Human embryonic stem cells research considered illegal and imoral
A judge ruled the ceasing of the federal funded research of human embryonic stem cells which had been approved by President Obama shortly after he became a president.
United States District Court Judge Royce Lamberth issued the temporary order because two Christian doctors, who work exclusively with adult stem cells, asked the court to rule that the government’s funding for the research of embryonic stem cells is against the law. The base of this legal battle is the law known as the Dickey-Wicker Amendment, which says that any research involving a human embryo which is “destroyed, discarded, or knowingly subject to risk of injury or death greater than that allowed under applicable regulations” is against the law. Since 1996 this law has been attached to every bill sent for the Department of Health and Human Services’ approval, a department that supervises the federal government’s health research institution, the National Institutes of Health. The two Christian doctors, which are part of the nonprofit group Nightlight Christian Adoptions, say that working in the research of embryonic stem cells depends on the activity of destroying the embryo which is obviously against the Dickey-Wicker Amendment.

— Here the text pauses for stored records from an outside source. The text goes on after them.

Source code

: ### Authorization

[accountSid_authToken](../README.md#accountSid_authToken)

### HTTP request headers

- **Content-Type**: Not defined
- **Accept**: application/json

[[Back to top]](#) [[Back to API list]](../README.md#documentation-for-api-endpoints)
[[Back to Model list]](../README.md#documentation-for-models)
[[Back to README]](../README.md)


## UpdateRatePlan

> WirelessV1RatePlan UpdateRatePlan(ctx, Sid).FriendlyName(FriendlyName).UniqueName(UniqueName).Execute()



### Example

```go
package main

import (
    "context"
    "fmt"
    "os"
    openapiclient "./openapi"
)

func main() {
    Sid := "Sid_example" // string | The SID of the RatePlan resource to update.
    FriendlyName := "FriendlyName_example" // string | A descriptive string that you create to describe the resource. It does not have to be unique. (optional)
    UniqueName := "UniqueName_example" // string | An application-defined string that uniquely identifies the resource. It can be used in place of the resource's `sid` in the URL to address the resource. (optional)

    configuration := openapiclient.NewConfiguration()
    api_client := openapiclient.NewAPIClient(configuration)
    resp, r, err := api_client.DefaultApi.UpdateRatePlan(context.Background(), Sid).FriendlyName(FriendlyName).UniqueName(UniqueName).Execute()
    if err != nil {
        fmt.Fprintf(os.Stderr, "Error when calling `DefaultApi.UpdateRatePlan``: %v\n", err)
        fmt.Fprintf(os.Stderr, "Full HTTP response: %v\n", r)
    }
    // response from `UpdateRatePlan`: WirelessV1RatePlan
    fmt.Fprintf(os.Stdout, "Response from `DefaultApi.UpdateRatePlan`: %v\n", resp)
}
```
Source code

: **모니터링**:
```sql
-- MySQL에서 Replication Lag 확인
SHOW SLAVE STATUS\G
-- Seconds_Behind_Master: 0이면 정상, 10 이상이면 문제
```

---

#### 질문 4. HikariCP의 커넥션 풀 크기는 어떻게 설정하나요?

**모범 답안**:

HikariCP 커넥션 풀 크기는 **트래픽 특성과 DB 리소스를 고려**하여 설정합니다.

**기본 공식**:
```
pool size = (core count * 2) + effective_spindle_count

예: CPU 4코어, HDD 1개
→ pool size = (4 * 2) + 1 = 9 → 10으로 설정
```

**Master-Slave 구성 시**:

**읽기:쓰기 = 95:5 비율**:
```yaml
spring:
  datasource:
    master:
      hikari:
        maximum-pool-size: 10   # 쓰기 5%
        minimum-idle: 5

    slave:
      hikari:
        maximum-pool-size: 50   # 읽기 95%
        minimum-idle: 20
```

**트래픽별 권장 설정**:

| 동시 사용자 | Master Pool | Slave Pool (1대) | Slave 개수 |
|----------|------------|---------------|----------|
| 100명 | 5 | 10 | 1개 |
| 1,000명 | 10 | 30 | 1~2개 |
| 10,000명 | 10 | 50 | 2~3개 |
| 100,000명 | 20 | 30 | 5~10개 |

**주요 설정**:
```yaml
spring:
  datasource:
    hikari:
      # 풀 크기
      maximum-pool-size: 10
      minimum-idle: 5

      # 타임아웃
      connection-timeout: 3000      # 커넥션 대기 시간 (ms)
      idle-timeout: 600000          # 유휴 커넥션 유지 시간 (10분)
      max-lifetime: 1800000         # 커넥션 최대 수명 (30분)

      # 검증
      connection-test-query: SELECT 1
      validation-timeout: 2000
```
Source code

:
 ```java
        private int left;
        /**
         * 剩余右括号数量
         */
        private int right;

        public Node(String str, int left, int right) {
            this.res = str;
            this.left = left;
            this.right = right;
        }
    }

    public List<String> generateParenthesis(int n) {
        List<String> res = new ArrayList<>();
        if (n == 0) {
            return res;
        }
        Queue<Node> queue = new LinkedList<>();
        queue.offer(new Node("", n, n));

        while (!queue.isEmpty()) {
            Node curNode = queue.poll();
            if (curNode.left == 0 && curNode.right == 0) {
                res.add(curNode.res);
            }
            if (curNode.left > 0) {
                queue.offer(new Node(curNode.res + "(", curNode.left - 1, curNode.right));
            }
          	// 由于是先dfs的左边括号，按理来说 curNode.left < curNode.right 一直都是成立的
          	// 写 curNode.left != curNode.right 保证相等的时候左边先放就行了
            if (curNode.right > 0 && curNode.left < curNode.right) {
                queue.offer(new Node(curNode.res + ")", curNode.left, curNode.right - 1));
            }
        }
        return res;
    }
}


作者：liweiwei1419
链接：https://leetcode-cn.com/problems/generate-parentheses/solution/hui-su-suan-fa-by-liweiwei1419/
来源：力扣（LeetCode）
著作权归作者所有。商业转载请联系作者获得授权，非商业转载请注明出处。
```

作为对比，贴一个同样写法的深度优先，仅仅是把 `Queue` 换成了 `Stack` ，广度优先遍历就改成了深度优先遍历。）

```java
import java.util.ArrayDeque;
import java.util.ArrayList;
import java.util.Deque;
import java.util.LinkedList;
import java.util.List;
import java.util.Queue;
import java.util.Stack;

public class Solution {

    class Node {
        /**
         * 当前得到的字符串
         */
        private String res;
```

Judge Royce Lamberth ruled that if one step of the embryonic stem cell research project causes the destruction of an embryo, than the entire project should be banned from receiving federal funding. The embryonic stem cell research is done by embryonic stem cell derivation, so the embryo is destroyed. The purpose of the embryonic stem cell research is that of find new ways of treating human diseases and disabilities and from the three different types of stem cells only the embryonic one requires the destruction of a human embryo. In 2001 President George W. Bush banned the federal funding of embryonic stem cell research because he believed that it was immoral and that the purpose, noble as it may be, does not justify the means. President Obama issued an executive order in March 2009 allowing the research saying that scientifically human stem cell research, including human embryonic stem research is allowed if it is performed with responsibility. Since then, the National Institutes of Health has been allowed to use human embryonic stem cells derived from human embryos which were created by in vitro fertilization for the purpose of reproduction, but were no longer needed for their initial purpose, which means that they were going to be destroyed anyway.